(ПРЕДОСТАВЛЕННЫЙ ОТРЫВОК)
--------

И в стихах и в прозе Элисео Диего прежде всего лирик. По определению известного советского литературоведа Лидии Гинзбург, лирика и есть «прежде всего разговор об основных человеческих ценностях или о том, что их разрушает, уничтожает».[1]1
Л. Гинзбург. О старом и новом. Изд. «Советский писатель», 1982, с. 16.
[Закрыть] Элисео Диего крайне обостренно, драматически переживает противоречие между идеалом и компромиссом, между возрастом ребенка и возрастом взрослого, между творением и разрушением. Переживание этого противоречия мощно обнаружилось в первой его поэтической книге «На улице Хесус-дель-Монте» (1949) и с той поры не покидает его.
Как и в стихах, в своей прозе Элисео Диего поэт. И в том, что он видит, на чем останавливает свое внимание, что выбирает для своих произведений, и в том, как он пишет, каким материалом пользуется, как строит свои произведения. Видение Элисео Диего как бы двойное: его взгляд, скользящий как бы по внешней поверхности реального мира, видит и подспудную природу вещей. Этот странный стереоскопический эффект моментально переносит читателя в область на первый взгляд нереальную – в мир волшебства, магии, фантастики: три сестры, перерезая нити ковра, обрывают чьи-то жизни; человек, загромоздивший дом вещами, полагает, что смерть, которая придет за ним, заблудится и уйдет; хозяин дома, о котором прислуга имеет противоположные суждения и которого на самом деле как бы и вовсе нет; юноша, побывавший в Атлантиде… Условия каждой фабулы принимаются читателем тут же, ибо сам автор глубочайшим образом убежден в реальности нереального – того, что приходит людям на ум, того, что может привидеться, присниться, примниться. Во многих рассказах это проникновение «под оболочку» происходит почти незаметно. Что-то странное окутывает повествование, словно бы возникает дополнительный свет или какой-нибудь посторонний – потусторонний – звук, и вот мы, сами того не замечая, вместе с автором перешли рубеж между реальным и фантазией, преодолели некий сверхсмысловой барьер.

--------

(ПРЕДСТАВЛЕННЫЕ ДАННЫЕ)
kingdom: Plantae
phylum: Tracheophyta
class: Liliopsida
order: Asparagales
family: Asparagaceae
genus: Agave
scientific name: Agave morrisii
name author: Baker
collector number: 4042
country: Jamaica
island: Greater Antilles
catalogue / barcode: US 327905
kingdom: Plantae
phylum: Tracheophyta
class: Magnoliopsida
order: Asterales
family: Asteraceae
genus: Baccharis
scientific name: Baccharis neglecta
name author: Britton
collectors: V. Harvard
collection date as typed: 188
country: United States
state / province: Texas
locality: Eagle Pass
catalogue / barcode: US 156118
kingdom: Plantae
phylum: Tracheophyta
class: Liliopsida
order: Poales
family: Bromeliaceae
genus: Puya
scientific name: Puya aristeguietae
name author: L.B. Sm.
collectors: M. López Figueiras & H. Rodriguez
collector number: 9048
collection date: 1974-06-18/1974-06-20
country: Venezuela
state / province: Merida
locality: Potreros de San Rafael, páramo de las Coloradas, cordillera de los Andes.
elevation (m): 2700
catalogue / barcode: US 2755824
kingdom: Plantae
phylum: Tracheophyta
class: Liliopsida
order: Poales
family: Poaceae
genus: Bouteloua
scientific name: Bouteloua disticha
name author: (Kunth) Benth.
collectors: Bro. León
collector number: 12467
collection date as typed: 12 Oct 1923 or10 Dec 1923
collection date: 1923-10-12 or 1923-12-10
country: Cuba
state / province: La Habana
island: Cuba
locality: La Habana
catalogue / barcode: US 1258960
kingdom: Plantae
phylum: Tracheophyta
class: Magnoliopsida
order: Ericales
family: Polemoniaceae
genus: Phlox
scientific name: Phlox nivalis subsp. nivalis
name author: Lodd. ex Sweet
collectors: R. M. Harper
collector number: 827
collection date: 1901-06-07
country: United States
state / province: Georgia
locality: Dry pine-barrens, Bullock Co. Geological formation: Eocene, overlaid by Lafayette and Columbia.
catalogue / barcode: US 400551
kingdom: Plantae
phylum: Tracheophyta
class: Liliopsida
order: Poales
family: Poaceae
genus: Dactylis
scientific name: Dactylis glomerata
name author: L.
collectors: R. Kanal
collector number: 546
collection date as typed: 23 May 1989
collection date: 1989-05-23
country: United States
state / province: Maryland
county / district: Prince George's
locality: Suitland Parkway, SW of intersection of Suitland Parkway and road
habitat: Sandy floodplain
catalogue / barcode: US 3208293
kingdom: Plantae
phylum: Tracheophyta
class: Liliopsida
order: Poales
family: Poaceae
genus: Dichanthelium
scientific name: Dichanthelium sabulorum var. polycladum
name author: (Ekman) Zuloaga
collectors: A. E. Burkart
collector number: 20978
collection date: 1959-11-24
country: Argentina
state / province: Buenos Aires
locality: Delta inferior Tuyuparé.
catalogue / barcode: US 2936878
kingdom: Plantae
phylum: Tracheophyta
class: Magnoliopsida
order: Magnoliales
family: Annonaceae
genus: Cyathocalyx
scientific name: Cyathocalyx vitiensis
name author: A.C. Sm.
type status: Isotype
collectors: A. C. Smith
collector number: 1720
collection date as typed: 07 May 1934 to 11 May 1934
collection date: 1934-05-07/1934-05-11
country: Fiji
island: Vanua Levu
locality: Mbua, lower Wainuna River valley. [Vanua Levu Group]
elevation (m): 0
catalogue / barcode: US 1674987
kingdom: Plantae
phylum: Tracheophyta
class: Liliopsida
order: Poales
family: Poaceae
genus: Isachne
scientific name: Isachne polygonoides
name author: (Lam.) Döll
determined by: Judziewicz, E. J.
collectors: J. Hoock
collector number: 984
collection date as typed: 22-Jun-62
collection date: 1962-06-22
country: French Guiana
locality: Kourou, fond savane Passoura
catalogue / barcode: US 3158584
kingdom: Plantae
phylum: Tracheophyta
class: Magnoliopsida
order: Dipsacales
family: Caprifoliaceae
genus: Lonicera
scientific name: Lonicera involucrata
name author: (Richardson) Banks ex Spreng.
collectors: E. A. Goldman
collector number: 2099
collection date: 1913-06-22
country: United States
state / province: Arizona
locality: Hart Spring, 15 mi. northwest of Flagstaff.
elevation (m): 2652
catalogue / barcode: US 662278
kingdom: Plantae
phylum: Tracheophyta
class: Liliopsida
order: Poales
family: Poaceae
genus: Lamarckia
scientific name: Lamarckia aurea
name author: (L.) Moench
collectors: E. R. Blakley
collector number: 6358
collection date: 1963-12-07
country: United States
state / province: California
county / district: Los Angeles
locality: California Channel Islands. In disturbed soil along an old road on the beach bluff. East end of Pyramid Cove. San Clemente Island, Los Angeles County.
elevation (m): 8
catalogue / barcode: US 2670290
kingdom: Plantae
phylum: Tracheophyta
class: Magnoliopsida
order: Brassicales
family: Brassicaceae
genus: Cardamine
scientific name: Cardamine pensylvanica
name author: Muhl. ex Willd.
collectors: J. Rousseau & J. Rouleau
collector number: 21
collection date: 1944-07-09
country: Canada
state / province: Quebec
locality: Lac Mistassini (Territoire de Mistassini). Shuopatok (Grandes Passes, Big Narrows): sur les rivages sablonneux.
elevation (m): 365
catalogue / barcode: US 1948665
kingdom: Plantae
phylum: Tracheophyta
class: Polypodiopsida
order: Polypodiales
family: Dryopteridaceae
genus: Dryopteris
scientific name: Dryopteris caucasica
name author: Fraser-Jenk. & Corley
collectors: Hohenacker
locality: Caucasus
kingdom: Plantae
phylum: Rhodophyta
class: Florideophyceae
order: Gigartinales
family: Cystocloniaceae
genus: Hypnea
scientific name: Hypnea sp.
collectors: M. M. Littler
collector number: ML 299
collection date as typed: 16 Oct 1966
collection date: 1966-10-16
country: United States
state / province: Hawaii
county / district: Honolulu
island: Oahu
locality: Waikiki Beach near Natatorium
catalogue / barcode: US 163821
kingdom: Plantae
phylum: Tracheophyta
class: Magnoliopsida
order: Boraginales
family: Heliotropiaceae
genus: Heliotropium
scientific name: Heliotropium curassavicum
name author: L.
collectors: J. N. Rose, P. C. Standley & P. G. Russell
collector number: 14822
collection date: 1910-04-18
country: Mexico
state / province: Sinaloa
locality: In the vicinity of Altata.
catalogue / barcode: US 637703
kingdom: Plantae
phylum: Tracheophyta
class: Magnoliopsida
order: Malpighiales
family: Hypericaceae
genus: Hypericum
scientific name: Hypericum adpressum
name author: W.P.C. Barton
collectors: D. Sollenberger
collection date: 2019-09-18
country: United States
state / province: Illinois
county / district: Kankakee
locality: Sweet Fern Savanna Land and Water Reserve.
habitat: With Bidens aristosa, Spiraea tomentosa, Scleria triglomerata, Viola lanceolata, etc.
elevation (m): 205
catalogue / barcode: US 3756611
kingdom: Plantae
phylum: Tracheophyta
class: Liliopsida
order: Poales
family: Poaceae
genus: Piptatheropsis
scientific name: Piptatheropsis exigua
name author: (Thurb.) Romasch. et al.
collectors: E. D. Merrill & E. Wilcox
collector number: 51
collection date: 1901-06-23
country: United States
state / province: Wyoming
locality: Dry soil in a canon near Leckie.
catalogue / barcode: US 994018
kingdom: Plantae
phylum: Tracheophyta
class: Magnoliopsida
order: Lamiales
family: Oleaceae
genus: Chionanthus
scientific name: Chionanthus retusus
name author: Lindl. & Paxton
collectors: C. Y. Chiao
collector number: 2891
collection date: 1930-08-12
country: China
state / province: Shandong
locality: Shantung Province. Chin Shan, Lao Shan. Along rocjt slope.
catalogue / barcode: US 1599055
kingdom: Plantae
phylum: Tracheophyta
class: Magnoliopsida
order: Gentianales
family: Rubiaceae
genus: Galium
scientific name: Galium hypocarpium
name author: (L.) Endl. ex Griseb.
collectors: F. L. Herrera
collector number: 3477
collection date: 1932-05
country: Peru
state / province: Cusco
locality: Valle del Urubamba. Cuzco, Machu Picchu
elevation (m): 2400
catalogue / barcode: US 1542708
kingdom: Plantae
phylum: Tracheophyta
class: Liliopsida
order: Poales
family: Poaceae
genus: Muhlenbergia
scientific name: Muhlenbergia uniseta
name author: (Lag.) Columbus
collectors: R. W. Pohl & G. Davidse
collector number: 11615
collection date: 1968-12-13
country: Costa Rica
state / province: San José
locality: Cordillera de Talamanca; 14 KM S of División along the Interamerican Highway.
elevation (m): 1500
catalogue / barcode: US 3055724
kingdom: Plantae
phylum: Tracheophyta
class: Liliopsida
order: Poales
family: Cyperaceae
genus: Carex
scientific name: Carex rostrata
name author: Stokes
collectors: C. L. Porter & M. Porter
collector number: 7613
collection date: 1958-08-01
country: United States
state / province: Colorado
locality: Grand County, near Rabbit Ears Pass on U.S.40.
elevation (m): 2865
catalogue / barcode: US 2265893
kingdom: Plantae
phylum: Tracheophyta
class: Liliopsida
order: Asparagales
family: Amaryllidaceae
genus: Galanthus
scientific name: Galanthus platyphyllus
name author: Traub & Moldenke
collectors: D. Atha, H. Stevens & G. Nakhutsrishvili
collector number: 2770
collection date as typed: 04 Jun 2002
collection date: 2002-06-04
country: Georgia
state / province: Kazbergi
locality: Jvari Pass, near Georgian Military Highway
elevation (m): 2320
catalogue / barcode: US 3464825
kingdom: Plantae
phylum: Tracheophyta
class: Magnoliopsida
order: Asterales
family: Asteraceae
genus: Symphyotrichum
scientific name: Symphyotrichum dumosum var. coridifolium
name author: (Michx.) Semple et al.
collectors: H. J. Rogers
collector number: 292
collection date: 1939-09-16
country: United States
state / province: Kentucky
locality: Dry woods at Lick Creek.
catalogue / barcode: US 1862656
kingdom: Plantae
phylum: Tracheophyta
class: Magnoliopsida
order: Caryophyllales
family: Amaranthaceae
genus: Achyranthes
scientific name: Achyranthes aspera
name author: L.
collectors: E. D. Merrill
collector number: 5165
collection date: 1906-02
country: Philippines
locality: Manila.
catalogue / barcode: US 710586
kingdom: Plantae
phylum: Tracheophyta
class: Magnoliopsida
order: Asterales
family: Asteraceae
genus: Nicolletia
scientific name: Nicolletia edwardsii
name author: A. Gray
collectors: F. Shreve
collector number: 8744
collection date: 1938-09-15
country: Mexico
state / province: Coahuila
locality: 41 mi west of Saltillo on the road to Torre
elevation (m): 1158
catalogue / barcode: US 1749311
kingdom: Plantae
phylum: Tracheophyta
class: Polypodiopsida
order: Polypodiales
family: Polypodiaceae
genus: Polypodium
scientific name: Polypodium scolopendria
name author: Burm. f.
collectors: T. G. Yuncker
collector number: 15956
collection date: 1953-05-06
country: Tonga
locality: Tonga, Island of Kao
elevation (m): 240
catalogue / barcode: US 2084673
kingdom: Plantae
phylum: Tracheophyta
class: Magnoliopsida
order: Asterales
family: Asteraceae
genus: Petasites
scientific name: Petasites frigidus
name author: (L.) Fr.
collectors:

--------

(ЗАДАНИЯ)
1. Верните дословно часть отрывка об Элисео Диего: всё, начиная со слов «И в стихах и» и ниже, вплоть до слов «1982, с. 16.».
2. Перечислите все пары понятий, между которыми, согласно отрывку об Элисео Диего, он драматически переживает противоречие.

(ОТВЕТЫ К ЗАДАНИЯМ)
1.
И в стихах и в прозе Элисео Диего прежде всего лирик. По определению известного советского литературоведа Лидии Гинзбург, лирика и есть «прежде всего разговор об основных человеческих ценностях или о том, что их разрушает, уничтожает».[1]1
Л. Гинзбург. О старом и новом. Изд. «Советский писатель», 1982, с. 16.

2. Идеал и компромисс; возраст ребенка и возраст взрослого; творение и разрушение.